Firstly, here is the speedup on single machine with the OMP_NUM_THREADS increase:
Here the x-axis is the number of threads and the y-axis is the speedup of the one running with only one thread. $K$ is the dimension of embeddings. Since ml-20m data set is bigger that ml-10m which means that more computation is needed. So the speedup of ml-20m is better than that of ml-10m. Besides, we also compare the speedup with the one of GraphChi. For each line of GraphChi it's calculated over the single implementation of GraphChi. And we can see the scalability of our implementation is better than that of GraphChi. Besides, although not shown in the graph, our implementation is much faster than that of GraphChi.
Here the x-axis is the number of machines and the y-axis is the speedup of the one running within one node. Since for MPI, it needs communication between each nodes. For every iteration, it needs to synchronize with other nodes for both the user embeddings and movie embeddings, which means that the larger the dataset is, the more communication will be done. And because ml-20m data set is bigger than ml-10m which require more communication between nodes, the speedup worse than that of ml-10m. Besides, with increasing number of machines, each machine will be responsible for smaller sub set of movies and users, which means that more data will be received from other nodes. So we see that for ml-10M, when the number of machines is greater than 4, the increasing of the speedup is not that significant, and it's also the same for ml-20M. What's more if we increase the dimension of the embedding matrix, the communication cost will not be that important and we can see a higher speedup when the number of machines increase, such as ml-20m K=128
**Finally, the implementation over that of uBlas
In the end we give the graph of the speedup of our final implementation (with OpenMP, SIMD optimization, and MPI) over the one implemented according to the paper with uBlas.

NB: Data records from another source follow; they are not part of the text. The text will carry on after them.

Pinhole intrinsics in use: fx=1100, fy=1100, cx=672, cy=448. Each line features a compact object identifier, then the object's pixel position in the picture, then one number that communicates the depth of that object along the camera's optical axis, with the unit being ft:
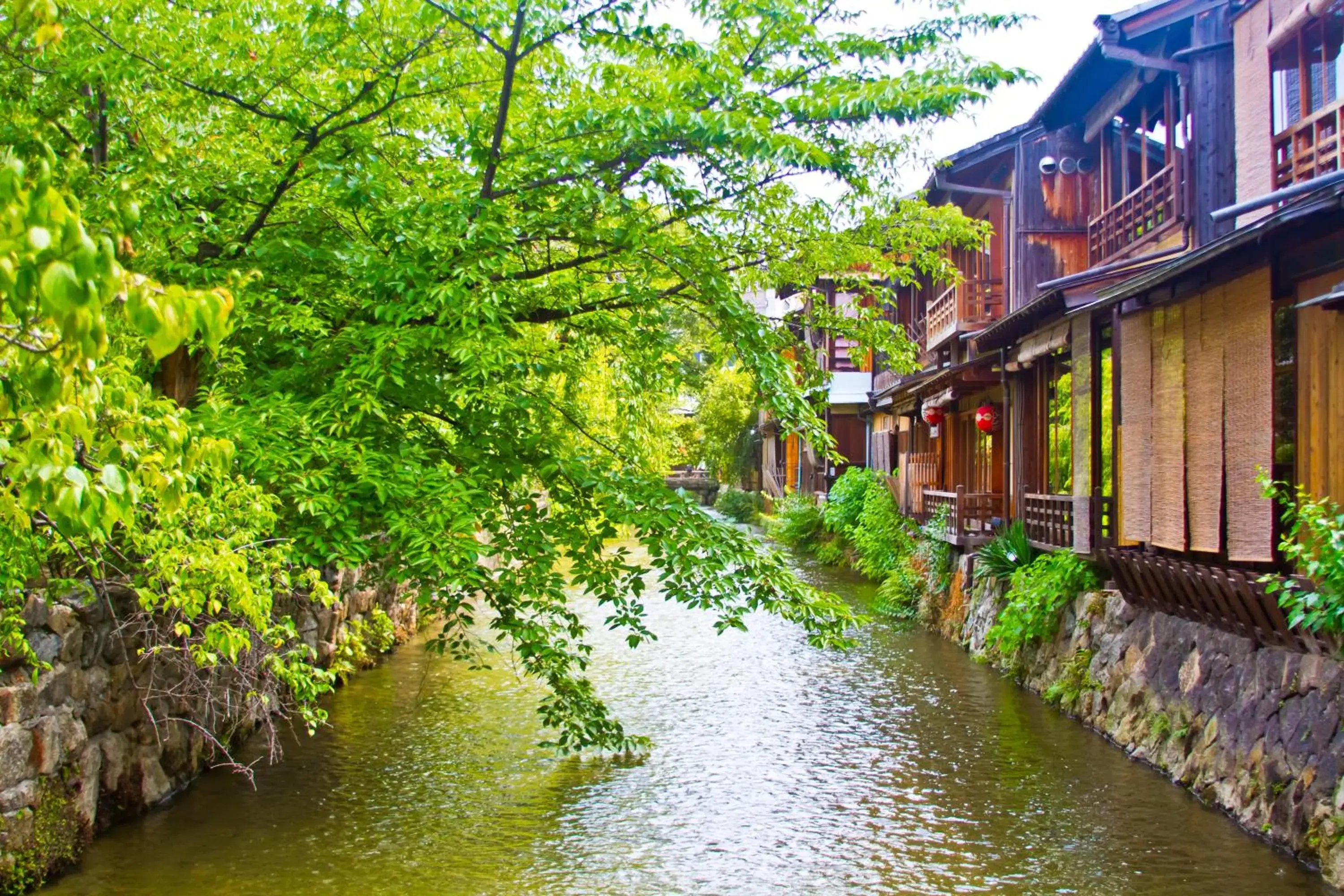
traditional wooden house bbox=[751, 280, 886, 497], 114.01
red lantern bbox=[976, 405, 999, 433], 62.34
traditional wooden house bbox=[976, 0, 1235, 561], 42.09
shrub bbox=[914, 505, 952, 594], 62.39
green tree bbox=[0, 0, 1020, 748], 26.18
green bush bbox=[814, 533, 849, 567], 92.12
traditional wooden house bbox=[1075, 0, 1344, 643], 28.02
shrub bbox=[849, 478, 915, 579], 73.05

The x-axis is the number of machines and y-axis is the speedup over the implementation with uBlas. Here we can see the speedup is significant. Besides, we can also notice there is some similar conclusions:
- The optimization with SIMD and OpenMP works. Because for all lines, when running on a single machine, the speedup is more than 200x.
- MPI helps more when the dataset is not that big or when the dimension of the embedding matrices is bigger. When the dataset is not big, the communication between nodes is relative small. When the dimension of embedding matrices is bigger, the computation will be more. At this point, the time spending on communication is less than that of computing. More more machines can reduce the time in computation while not increase much in commucation. In the experiment, MPI helps.
The place where can be improved
From the experiment, we can know, the communcation between machines is one of the biggest factor for training on larger dataset. So we need to focus on how to reduce the communication cost by maybe chaning the algorithms described in the paper, which may lead to different but similar performance of the model.